A Chinese characters recognition repository with tensorrt format supported based on CRNN_Chinese_Characters_Rec and TensorRTx.

16 stars 6 forks source link

如何转换成fp16或者int8类型的 #1

Open zhong-xin opened 3 years ago

zhong-xin commented 3 years ago

如果想转换成trt支持的fp16或者Int8类型，应该如何修改。

ygfrancois commented 3 years ago

如果想转换成trt支持的fp16或者Int8类型，应该如何修改。

目前默认是转成fp16的，见crnn_trt/crnn_number.cpp 里的 #define USE_FP16 （如果不想转，把这一行去掉就行），目前转INT8没有支持，等我弄一下

zhong-xin commented 3 years ago

好的了解了，感谢你分享的代码，对我很有帮助。

ygfrancois commented 3 years ago

好的了解了，感谢你分享的代码，对我很有帮助。

感谢关注，等我把int8弄好了告诉你。

vllsm commented 3 years ago

Does it also work for traditional chinese?

zhong-xin commented 3 years ago

@ygfrancois 输入图片32*100，直接使用pytorch推理时间为14.46ms，使用fp32量化是6.69ms，使用fp16量化是6.32ms。
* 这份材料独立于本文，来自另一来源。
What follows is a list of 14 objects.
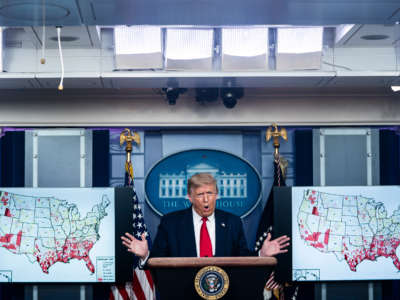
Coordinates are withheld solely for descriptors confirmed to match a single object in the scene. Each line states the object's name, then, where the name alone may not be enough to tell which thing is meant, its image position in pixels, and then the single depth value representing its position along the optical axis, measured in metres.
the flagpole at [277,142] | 5.06
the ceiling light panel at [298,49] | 4.88
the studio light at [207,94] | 5.41
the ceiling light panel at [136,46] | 4.86
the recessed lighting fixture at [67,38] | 4.80
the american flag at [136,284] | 4.98
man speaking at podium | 3.82
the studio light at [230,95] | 5.36
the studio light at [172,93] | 5.38
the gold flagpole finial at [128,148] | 5.00
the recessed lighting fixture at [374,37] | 4.83
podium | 2.91
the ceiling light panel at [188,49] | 4.87
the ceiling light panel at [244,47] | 4.88
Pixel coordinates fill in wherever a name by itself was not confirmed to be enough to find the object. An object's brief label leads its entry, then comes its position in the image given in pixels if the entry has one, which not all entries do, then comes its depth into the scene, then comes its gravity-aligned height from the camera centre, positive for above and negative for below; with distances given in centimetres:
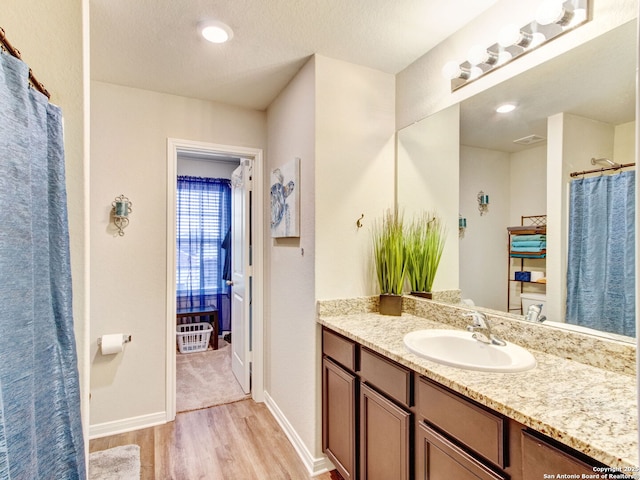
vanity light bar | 127 +89
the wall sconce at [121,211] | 233 +18
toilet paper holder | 232 -75
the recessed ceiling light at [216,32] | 170 +110
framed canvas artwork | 216 +27
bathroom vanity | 79 -54
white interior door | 289 -36
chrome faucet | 139 -42
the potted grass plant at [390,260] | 201 -14
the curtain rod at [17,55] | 79 +48
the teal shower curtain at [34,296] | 72 -16
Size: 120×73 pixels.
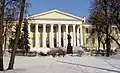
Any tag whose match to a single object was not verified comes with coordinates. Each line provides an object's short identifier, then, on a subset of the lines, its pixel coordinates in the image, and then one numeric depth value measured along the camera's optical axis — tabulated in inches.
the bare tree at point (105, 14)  1414.9
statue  1862.8
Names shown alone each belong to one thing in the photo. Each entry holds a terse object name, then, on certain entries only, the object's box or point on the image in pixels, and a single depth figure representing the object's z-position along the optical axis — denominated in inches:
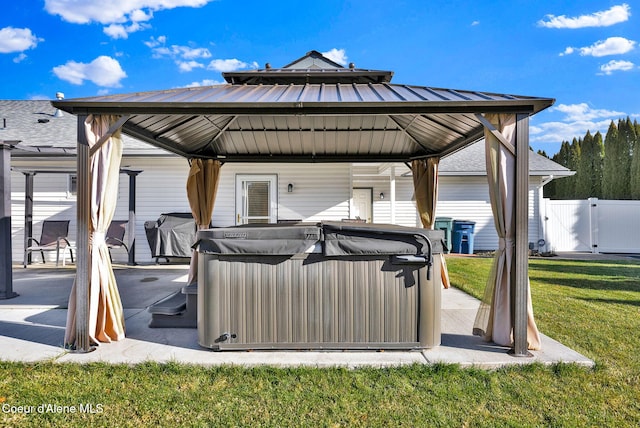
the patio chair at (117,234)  314.0
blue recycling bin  423.8
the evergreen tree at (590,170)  642.8
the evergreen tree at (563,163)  700.0
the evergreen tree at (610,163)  591.2
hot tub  120.7
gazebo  122.6
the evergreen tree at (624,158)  577.3
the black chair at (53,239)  309.9
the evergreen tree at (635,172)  543.8
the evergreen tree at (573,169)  671.8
为什么fp32和fp16量化的差异这么小，这是否正常。

ygfrancois commented 3 years ago

Does it also work for traditional chinese?

the network of course yes, but the pretrained weights is not supported for the traditional chinese, you need to train with the traditional chinese dataset by yourself

ygfrancois commented 3 years ago

@ygfrancois 输入图片32*100，直接使用pytorch推理时间为14.46ms，使用fp32量化是6.69ms，使用fp16量化是6.32ms。为什么fp32和fp16量化的差异这么小，这是否正常。

你用的显卡是2080ti吗？显存减少明显吗？我估计和硬件或者cudnn的内部实现有关

zhong-xin commented 3 years ago

@ygfrancois 输入图片32*100，直接使用pytorch推理时间为14.46ms，使用fp32量化是6.69ms，使用fp16量化是6.32ms。为什么fp32和fp16量化的差异这么小，这是否正常。

你用的显卡是2080ti吗？显存减少明显吗？我估计和硬件或者cudnn的内部实现有关

用的是TX2，pytorch模型占用显存854M，fp32量化后是1G，fp16量化后是726M。